*** Block opens ***

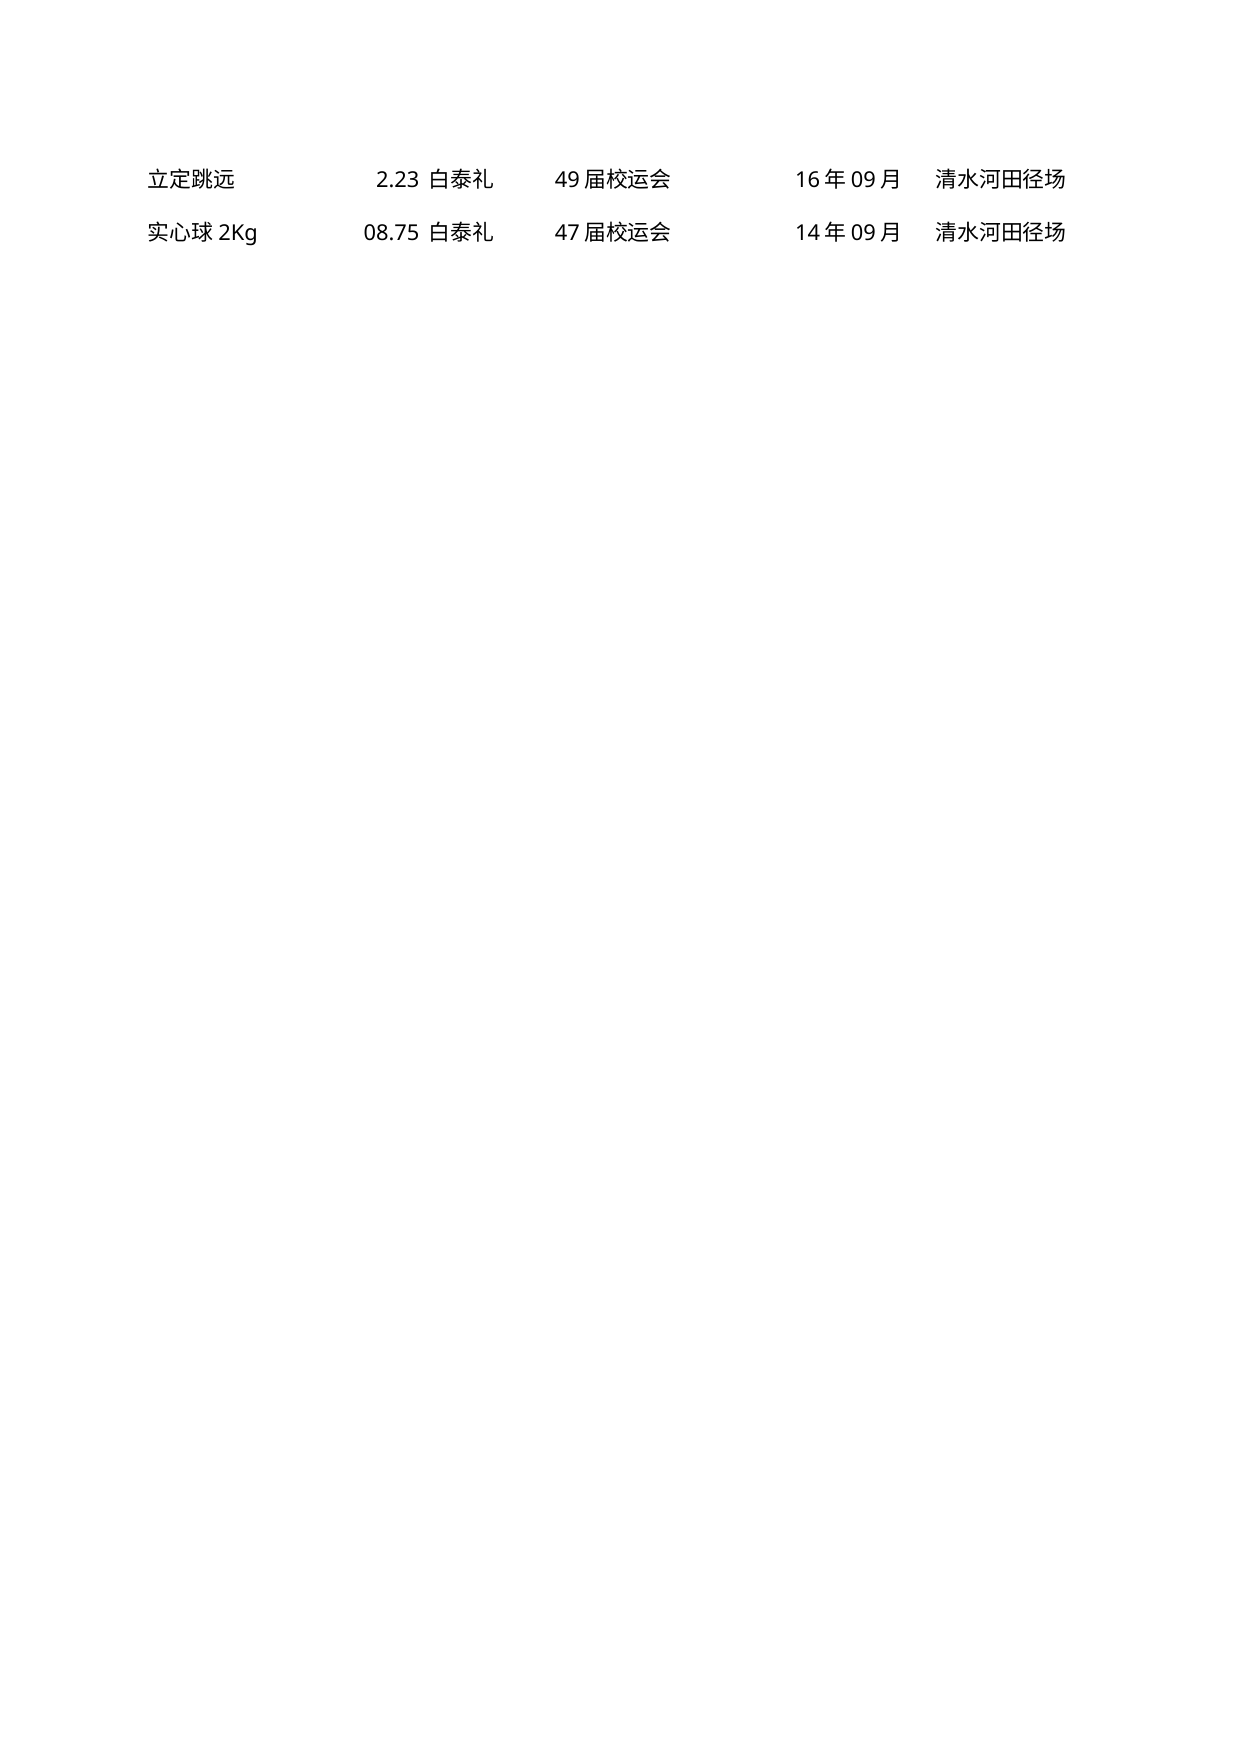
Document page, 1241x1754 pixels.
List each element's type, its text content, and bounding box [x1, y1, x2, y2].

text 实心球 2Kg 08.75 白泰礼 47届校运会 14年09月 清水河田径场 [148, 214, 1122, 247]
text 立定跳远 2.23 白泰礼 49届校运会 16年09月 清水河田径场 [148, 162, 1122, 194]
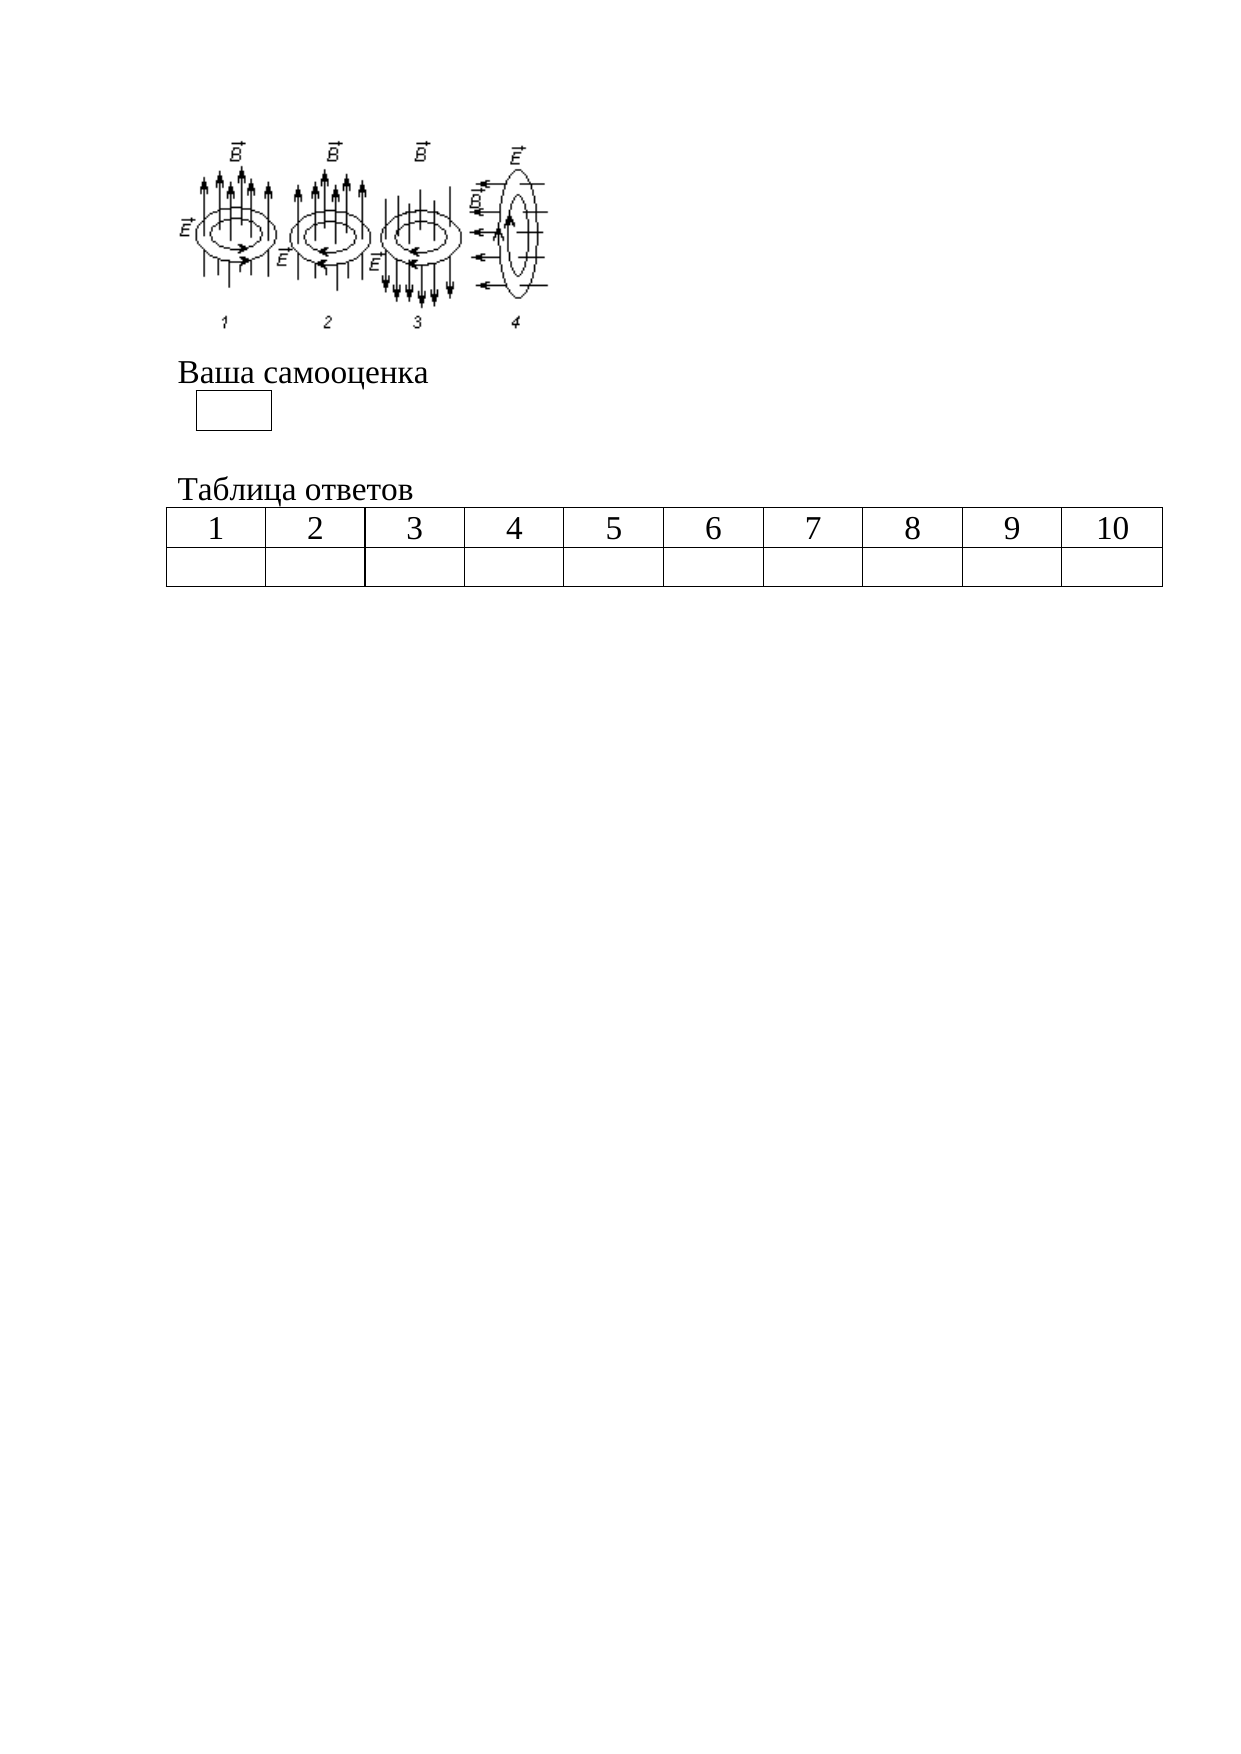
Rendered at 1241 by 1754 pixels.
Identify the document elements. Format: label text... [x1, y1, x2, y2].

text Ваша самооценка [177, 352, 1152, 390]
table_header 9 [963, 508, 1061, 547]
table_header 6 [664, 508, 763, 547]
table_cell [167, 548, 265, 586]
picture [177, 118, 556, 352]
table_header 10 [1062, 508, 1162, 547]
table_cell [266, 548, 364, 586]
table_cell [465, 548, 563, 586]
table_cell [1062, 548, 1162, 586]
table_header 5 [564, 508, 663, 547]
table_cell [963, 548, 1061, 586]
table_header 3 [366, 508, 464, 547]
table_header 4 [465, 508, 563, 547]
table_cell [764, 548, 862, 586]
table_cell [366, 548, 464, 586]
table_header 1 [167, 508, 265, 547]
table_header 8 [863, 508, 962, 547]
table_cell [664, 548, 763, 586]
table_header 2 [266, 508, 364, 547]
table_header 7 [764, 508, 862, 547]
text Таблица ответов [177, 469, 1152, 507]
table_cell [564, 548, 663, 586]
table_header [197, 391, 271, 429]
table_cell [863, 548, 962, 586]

*** Block closes ***
*** Block opens ***

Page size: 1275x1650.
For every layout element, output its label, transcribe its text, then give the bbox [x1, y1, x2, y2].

*** Block closes ***
*** Block opens ***

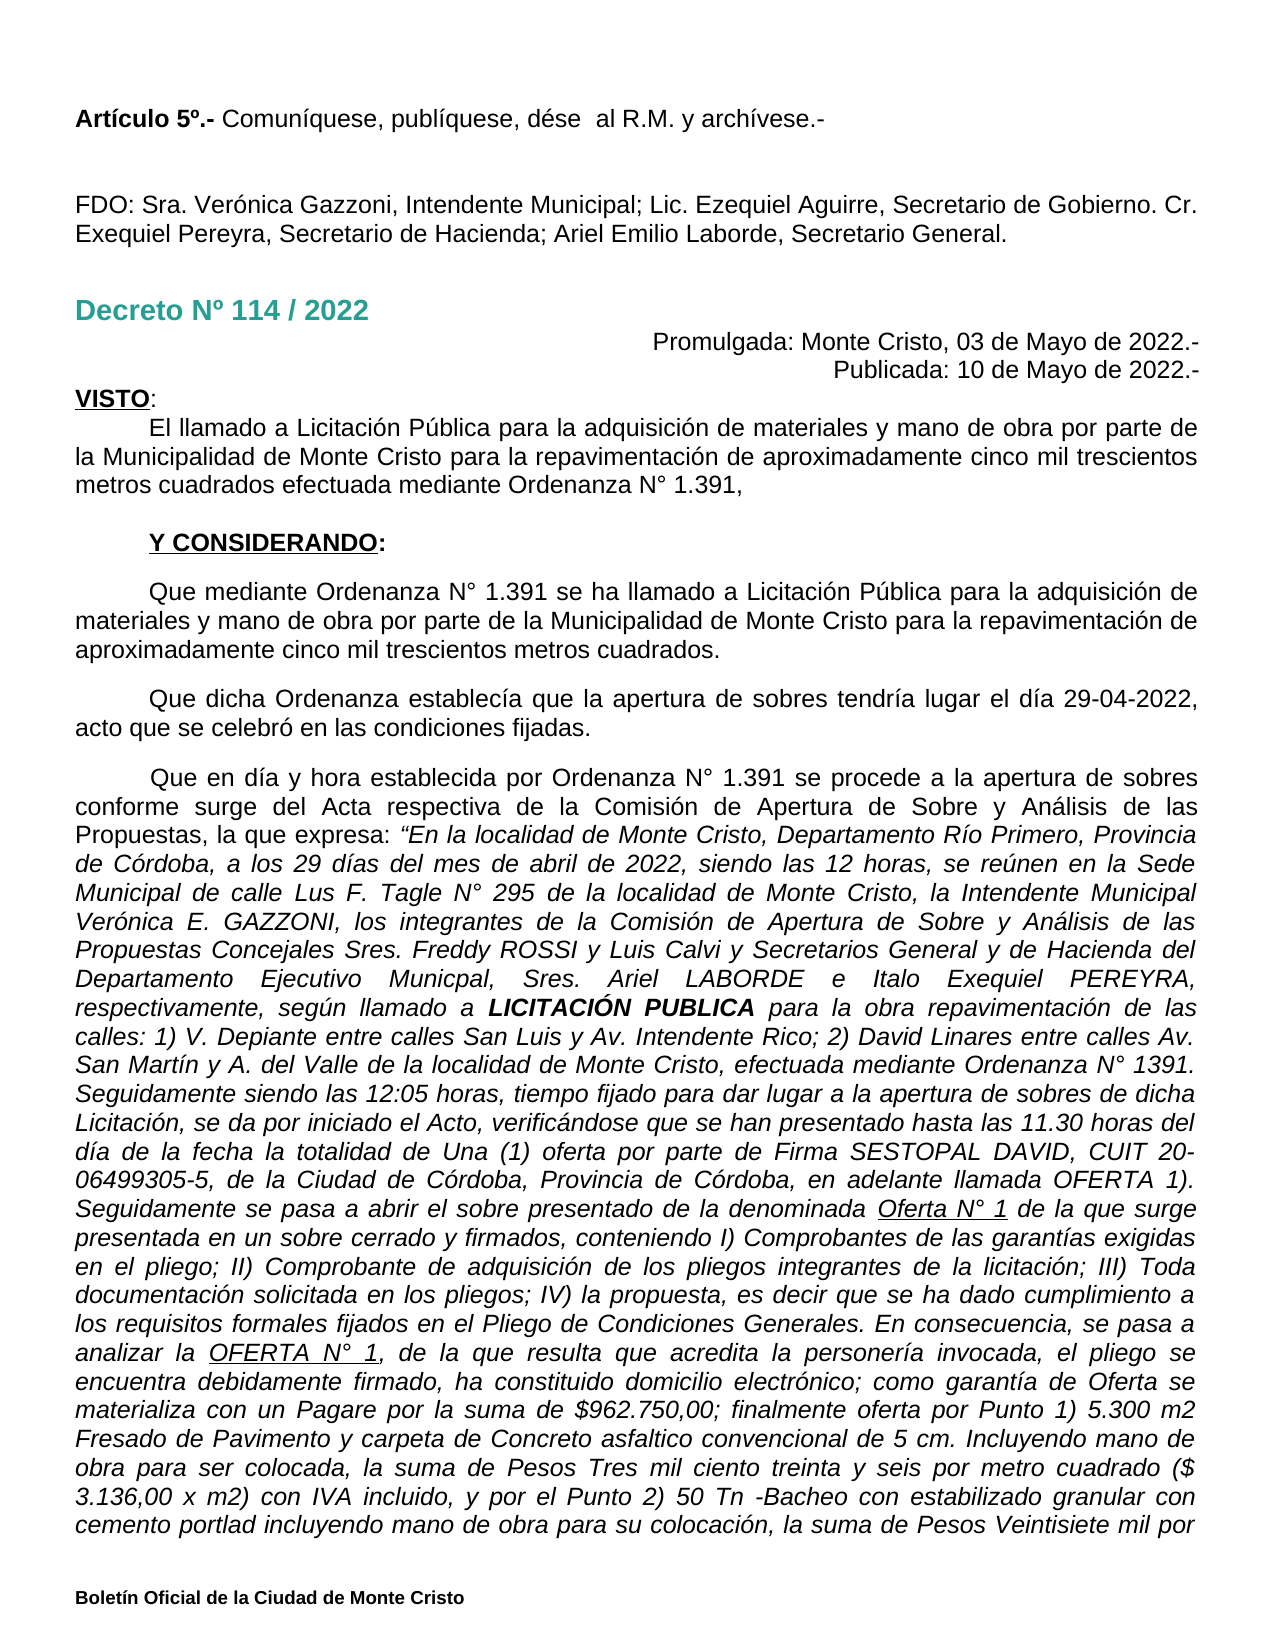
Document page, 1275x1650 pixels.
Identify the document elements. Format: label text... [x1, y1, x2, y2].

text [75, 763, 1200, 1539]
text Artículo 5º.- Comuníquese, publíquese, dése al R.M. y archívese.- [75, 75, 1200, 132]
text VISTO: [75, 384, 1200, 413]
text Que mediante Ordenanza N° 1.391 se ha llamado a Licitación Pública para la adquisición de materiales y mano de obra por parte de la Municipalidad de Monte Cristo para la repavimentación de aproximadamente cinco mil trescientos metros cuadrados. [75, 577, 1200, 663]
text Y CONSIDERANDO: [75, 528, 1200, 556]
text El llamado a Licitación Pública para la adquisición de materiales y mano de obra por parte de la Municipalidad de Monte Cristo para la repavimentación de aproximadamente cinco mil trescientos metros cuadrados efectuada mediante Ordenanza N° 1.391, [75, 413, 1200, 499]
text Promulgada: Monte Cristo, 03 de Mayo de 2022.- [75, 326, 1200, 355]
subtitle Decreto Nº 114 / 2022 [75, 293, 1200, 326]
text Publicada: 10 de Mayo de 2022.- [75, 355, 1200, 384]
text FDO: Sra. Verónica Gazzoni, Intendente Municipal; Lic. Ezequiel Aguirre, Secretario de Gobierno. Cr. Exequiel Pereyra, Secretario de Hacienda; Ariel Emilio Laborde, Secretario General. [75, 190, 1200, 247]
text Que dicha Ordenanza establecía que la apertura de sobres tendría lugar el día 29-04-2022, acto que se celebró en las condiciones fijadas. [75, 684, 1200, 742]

*** Block closes ***

• [Task to carry out]: Word for word, retype the lines in the entries above that run from the one with "List each element's" through the one with "Rendered at 1241 by 1754 pixels.". Both ends count; pictures do not.

• [Your response]:
List each element's type, its text content, and bounding box [x1, y1, x2, y2].

text 实心球 2Kg 08.75 白泰礼 47届校运会 14年09月 清水河田径场 [148, 214, 1122, 247]
text 立定跳远 2.23 白泰礼 49届校运会 16年09月 清水河田径场 [148, 162, 1122, 194]
Rendered at 1241 by 1754 pixels.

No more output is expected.